“Don’t Fix Facebook… Replace It”

Monday, April 9, 2018
By Paul Martin

by Tim Wu, op-ed via The New York Times,
ZeroHedge.com
Mon, 04/09/2018

After years of collecting way too much data, Facebook has finally been caught in the facilitation of one privacy debacle too many.

When Mark Zuckerberg, the company’s chief executive, testifies before Congress this week, lawmakers will no doubt ask how Facebook might restore the public’s trust and whether it might accept some measure of regulation.

Yet in the big picture, these are the wrong questions to be asking.

The right question: What comes after Facebook? Yes, we have come to depend on social networks, but instead of accepting an inherently flawed Facebook monopoly, what we most need now is a new generation of social media platforms that are fundamentally different in their incentives and dedication to protecting user data. Barring a total overhaul of leadership and business model, Facebook will never be that platform.

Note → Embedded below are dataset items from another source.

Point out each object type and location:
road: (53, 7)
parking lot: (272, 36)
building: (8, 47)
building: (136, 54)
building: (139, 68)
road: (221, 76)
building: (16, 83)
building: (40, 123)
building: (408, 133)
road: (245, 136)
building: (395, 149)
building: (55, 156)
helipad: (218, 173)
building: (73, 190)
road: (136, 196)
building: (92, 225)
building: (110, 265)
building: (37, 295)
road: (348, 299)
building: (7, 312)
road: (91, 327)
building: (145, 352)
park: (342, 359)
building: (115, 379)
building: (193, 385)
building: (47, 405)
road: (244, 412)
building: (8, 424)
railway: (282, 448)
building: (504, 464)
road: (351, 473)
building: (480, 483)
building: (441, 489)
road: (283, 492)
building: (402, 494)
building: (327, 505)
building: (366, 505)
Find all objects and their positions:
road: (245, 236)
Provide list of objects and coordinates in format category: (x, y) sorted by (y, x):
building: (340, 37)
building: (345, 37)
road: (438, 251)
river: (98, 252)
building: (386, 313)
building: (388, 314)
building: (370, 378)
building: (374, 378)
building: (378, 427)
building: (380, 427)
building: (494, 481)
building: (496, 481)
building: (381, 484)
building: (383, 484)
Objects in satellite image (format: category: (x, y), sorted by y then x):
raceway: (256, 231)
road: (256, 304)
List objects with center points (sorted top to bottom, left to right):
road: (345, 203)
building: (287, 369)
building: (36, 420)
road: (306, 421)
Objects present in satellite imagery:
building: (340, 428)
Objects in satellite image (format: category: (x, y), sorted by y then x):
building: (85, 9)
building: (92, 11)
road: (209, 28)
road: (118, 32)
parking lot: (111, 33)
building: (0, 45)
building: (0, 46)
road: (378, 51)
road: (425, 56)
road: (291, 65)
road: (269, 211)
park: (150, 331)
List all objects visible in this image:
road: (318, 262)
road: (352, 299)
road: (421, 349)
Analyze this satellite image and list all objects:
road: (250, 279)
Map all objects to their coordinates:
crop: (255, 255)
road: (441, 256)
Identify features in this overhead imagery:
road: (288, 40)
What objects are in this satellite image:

Every business has its founding DNA. Real corporate change is rare, especially when the same leaders remain in charge. In Facebook’s case, we are not speaking of a few missteps here and there, the misbehavior of a few aberrant employees. The problems are central and structural, the predicted consequences of its business model. From the day it first sought revenue, Facebook prioritized growth over any other possible goal, maximizing the harvest of data and human attention. Its promises to investors have demanded an ever-improving ability to spy on and manipulate large populations of people. Facebook, at its core, is a surveillance machine, and to expect that to change is misplaced optimism.

What the journalist Walter Lippmann said in 1959 of “free” TV is also true of “free” social media: It is ultimately “the creature, the servant and indeed the prostitute of merchandizing.”